— start of Excerpt provided —

On Wrenching Anniversary of Ford Government Inaction, Advocates for Parents of Students with Disabilities Described Worsening Plight of Their Children in Ontario Schools and Demand Action At Queen’s Park News Conference`

Accessibility for Ontarians with Disabilities Act Alliance

Ontario Autism Coalition

Ontario Parents for Education Support

 

NEWS RELEASE – FOR IMMEDIATE RELEASE

 

On Wrenching Anniversary of Ford Government Inaction, Advocates for Parents of Students with Disabilities Described Worsening Plight of Their Children in Ontario Schools and Demand Action At Queen’s Park News Conference`

 

January 29, 2024 Toronto: This week marks a disturbing anniversary of Ford Government inaction when it comes to giving some of Ontario’s most vulnerable students a fair chance at school. Four years ago, the Ford Government received a comprehensive report by a committee of Government-appointed experts that revealed the many disability barriers permeating Ontario’s publicly funded schools, which hurt at least one third of a million students with physical, sensory,, intellectual, learning, mental health, neurological, communication and other disabilities. These accessibility barriers impede them from fully participating in, being fully included in, and fully benefitting from all that our K-12 school system has to offer. The report was prepared by the Government-appointed K-12 Education Standards Development Committee, mandated under the Accessibility for Ontarians with Disabilities Act.

 

At a Queen’s Park news conference today, organizations that advocate for parents of students with disabilities sounded the alarm. The Ontario Autism Coalition, AODA Alliance and Ontario Parents for Educational Supports united to declare that in the intervening four years, things have not gotten better for these students. In key ways, they have gotten worse.

 

“In opposition, the Tories blasted the Kathleen Wynne Government for not enacting a much-needed Education Accessibility Standard under the Disabilities Act, but in power, they’ve dragged their feet on this for years and leave our kids to languish, while claiming to be doing a wonderful job,” said David Lepofsky, Chair of the nonpartisan grass roots AODA Alliance, which has led the fight since 2009 to get Ontario to enact the Education Accessibility Standard. “Premier Ford has been told what disability barriers are hurting students with disabilities and what he needs to enact to tear those barriers down.”

 

The final report of the Government-appointed K-12 Education Standards Development Committee gave the Ford Government and Ontario’s 72 school boards a practical roadmap for how to remove those barriers and to prevent new ones from being created in the future. Among the many barriers in Ontario’s schools, the report found:

 

  • Many school buildings are not physically accessible, impeding students, teachers, staff and parents with physical disabilities.
  • Schools have arbitrary power to exclude students with disabilities from school outright, or only let them come to school part-time, with no real due process.
  • Digital learning technology used in schools too often lacks digital accessibility to ensure that students with disabilities can fully use and benefit from these learning tools.
  • The school system too often does a poor job of letting parents of students with disabilities know what programs, services and supports are available for their children and how to access them.
  • The education system is replete with rigid bureaucratic and administrative barriers that make it harder for schools to meet the needs of students with disabilities and create roadblocks for parents trying to advocate for the needs of their children in school.

— end of Excerpt provided —

Written request A
Copy the rows verbatim, beginning with the first row and ending after the line containing "common name: Little ringed plover".
The news release and the rows that follow it are unrelated to each other.

— start of Supplied entries —

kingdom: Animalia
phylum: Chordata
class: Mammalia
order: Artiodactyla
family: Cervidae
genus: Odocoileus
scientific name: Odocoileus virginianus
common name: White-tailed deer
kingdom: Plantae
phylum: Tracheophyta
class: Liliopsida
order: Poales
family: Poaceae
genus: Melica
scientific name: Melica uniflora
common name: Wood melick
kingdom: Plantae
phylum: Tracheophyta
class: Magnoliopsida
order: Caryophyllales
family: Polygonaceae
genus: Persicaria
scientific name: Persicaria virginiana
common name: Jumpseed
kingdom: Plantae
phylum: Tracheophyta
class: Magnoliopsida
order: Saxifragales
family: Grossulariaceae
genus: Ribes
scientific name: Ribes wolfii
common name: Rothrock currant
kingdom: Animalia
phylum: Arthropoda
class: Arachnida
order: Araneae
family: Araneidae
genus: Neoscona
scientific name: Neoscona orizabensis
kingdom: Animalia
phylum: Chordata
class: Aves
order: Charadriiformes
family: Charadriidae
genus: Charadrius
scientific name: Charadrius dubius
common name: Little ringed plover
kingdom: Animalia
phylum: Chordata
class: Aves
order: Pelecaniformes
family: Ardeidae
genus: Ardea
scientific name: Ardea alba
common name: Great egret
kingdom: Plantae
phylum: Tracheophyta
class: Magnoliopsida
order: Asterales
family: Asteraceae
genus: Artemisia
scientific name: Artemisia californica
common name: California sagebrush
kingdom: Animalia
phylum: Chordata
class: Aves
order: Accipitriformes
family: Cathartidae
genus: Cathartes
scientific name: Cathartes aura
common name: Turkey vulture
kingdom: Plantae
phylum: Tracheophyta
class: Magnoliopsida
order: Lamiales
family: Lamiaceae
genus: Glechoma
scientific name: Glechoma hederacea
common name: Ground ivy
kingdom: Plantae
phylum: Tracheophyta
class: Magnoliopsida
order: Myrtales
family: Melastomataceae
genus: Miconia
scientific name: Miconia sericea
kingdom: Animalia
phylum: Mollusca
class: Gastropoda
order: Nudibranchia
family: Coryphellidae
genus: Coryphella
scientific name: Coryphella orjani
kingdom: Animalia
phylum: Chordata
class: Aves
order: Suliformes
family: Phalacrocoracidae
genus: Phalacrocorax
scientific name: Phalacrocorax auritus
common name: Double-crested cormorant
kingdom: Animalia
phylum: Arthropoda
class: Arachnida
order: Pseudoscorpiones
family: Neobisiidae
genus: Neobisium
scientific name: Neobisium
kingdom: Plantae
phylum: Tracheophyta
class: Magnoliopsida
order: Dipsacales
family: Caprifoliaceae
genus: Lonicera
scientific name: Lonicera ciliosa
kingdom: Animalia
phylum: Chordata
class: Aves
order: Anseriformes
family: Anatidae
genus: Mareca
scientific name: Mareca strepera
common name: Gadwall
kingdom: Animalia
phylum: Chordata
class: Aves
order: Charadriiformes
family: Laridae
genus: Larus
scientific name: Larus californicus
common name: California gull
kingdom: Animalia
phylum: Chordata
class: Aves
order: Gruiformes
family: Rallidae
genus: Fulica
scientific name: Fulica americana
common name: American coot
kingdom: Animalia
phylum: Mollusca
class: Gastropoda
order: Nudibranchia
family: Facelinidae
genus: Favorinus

— end of Supplied entries —

Written request B
From the news release, reproduce the passage beginning at the words "January 29, 2024" and ending after "with Disabilities Act.", replacing "Ford Government" with "Ontario Government" wherever it occurs.

Worked answer A
kingdom: Animalia
phylum: Chordata
class: Mammalia
order: Artiodactyla
family: Cervidae
genus: Odocoileus
scientific name: Odocoileus virginianus
common name: White-tailed deer
kingdom: Plantae
phylum: Tracheophyta
class: Liliopsida
order: Poales
family: Poaceae
genus: Melica
scientific name: Melica uniflora
common name: Wood melick
kingdom: Plantae
phylum: Tracheophyta
class: Magnoliopsida
order: Caryophyllales
family: Polygonaceae
genus: Persicaria
scientific name: Persicaria virginiana
common name: Jumpseed
kingdom: Plantae
phylum: Tracheophyta
class: Magnoliopsida
order: Saxifragales
family: Grossulariaceae
genus: Ribes
scientific name: Ribes wolfii
common name: Rothrock currant
kingdom: Animalia
phylum: Arthropoda
class: Arachnida
order: Araneae
family: Araneidae
genus: Neoscona
scientific name: Neoscona orizabensis
kingdom: Animalia
phylum: Chordata
class: Aves
order: Charadriiformes
family: Charadriidae
genus: Charadrius
scientific name: Charadrius dubius
common name: Little ringed plover

Worked answer B
January 29, 2024 Toronto: This week marks a disturbing anniversary of Ontario Government inaction when it comes to giving some of Ontario’s most vulnerable students a fair chance at school. Four years ago, the Ontario Government received a comprehensive report by a committee of Government-appointed experts that revealed the many disability barriers permeating Ontario’s publicly funded schools, which hurt at least one third of a million students with physical, sensory,, intellectual, learning, mental health, neurological, communication and other disabilities. These accessibility barriers impede them from fully participating in, being fully included in, and fully benefitting from all that our K-12 school system has to offer. The report was prepared by the Government-appointed K-12 Education Standards Development Committee, mandated under the Accessibility for Ontarians with Disabilities Act.